While some operators have assessed the integrity of some of their
pipelines, others have not. Consequently, some pipelines have operated
for 40 or more years with no assessment. The gas integrity management
requirements, finalized in 2004, go beyond the existing safety
standards by requiring operators, regardless of size, to routinely
assess pipelines in highly populated or frequented areas for specific
threats, to take action to mitigate the threats, and to document
management practices and decision-making processes.

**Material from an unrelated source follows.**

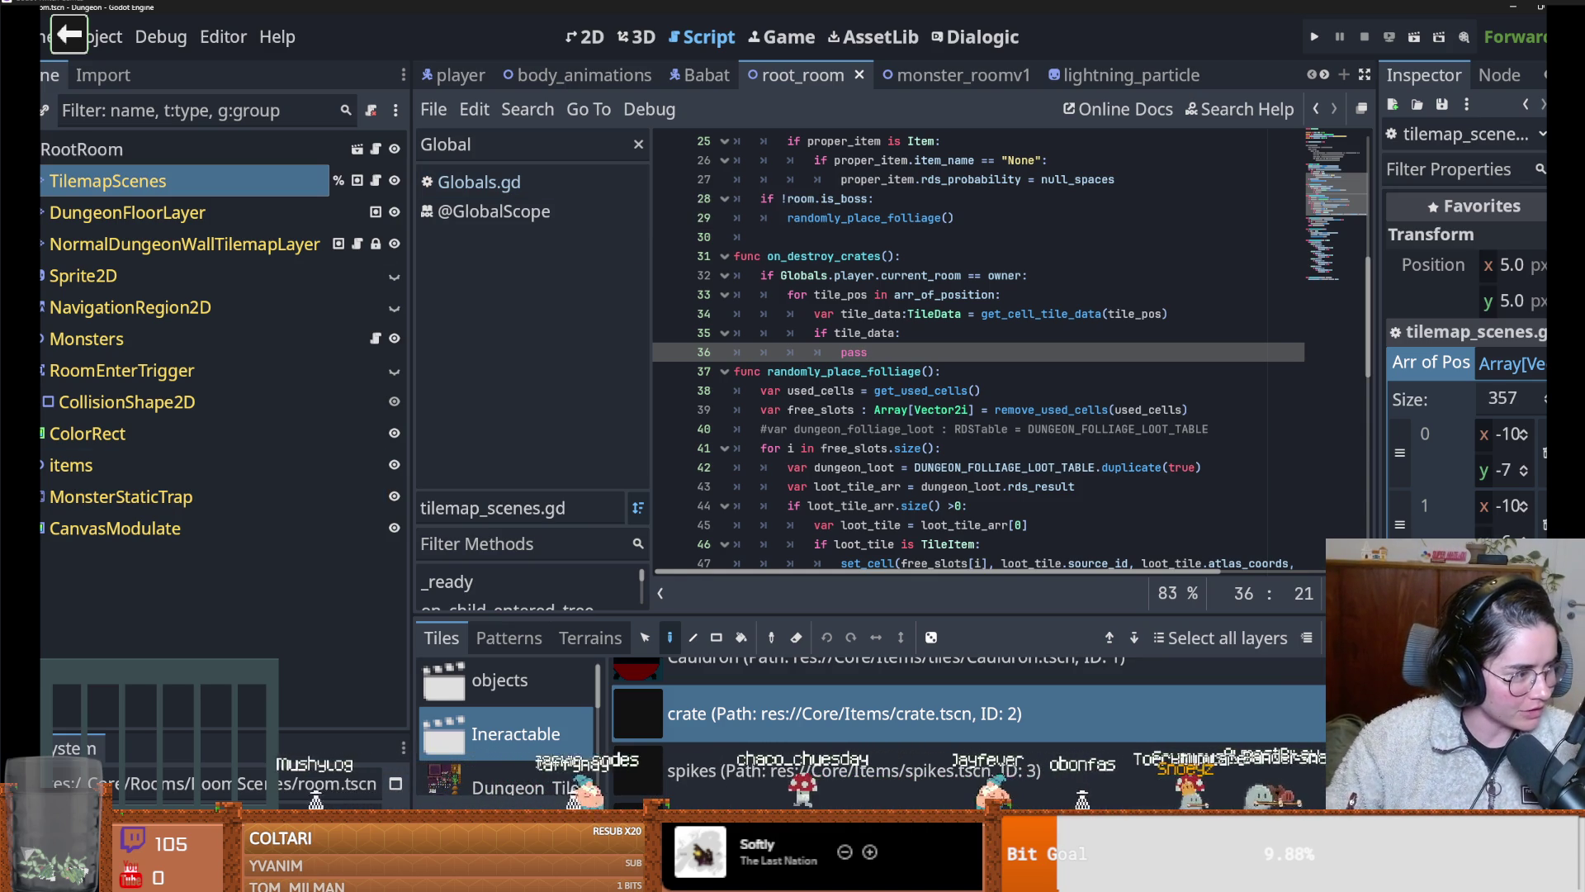
pyautogui.press('F5')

Representatives from the pipeline industry, safety advocate groups,
state pipeline agencies, and operators we have contacted agree that the
integrity management program enhances public safety. Some operators
noted that, although the program's requirements can be costly and time
consuming to implement, the benefits to date are worth the costs. The
primary benefit identified was the comprehensive knowledge the program
requires all operators to have of their pipeline systems. For example,
under integrity management, operators must gather and analyze
information about their pipelines in highly populated or frequented
areas to get a complete picture of the condition of those lines. This
includes developing maps of the pipeline system and gathering
information on corrosion protection, exposed pipeline, threats from
excavation or other third-party damage, and the installation of
automatic shut-off valves. Another benefit cited was improved
communications within the company. Investigations of pipeline incidents
have shown that, in some cases, an operator possessed information that
could have prevented an incident but had not shared it with employees
who needed it most. Integrity management requires operators to pull
together pipeline data from various sources within the company to
identify threats to the pipelines, leading to more interaction among
different departments within pipeline companies. Finally, integrity
management focuses operator resources on those areas where an incident
could have the greatest impact.
While industry and operator representatives have provided examples of
the early benefits of integrity management, operators must report
semiannually on performance measures that should quantitatively
demonstrate the impact of the program over time. These measures include
the total mileage of pipelines and the mileage of pipelines assessed in
highly populated or frequented areas, as well as the number of repairs
made and leaks, failures, and incidents identified in these areas. In
the 2 years that operators have reported the results of integrity
management, they have assessed about 6,700 miles of their 20,000 miles
of pipelines located in highly populated or frequented areas, and they
have completed 338 repairs that were immediately required and another
998 repairs that were less urgent. While it is not possible to
determine how many of these needed repairs would have been identified
without integrity management, it is clear that the requirement to
routinely assess pipelines enables operators to identify problems that
may otherwise go undetected. For example, one operator told us that it
had complied with all the minimum safety standards on its pipeline, and
the pipeline appeared to be in good condition. The operator then
assessed the condition of a segment of the pipeline under its integrity
management program and found a serious problem, causing it to shut the
line down for immediate repair.
One of the most frequently cited concerns by the 41 operators we
contacted was the uncertainty about the level of documentation needed
to support their gas integrity management programs. PHMSA requires
operators to develop an integrity management program and provides a
broad framework for the elements that should be included in the
program. Each operator must develop and document specific policies and
procedures to demonstrate its commitment to compliance with and
implementation of the integrity management requirements. In addition,
an operator must document any decisions made related to integrity
management. For example, an operator must document how it identified
the threats to its pipeline in highly populated or frequented areas and
who was involved in identifying the threats, their qualifications, and
the data they used. While the operators we contacted agreed with the
need to document their policies and procedures, some said that the
detailed documentation required for every decision is very time
consuming and does not contribute to the safety of pipeline operations.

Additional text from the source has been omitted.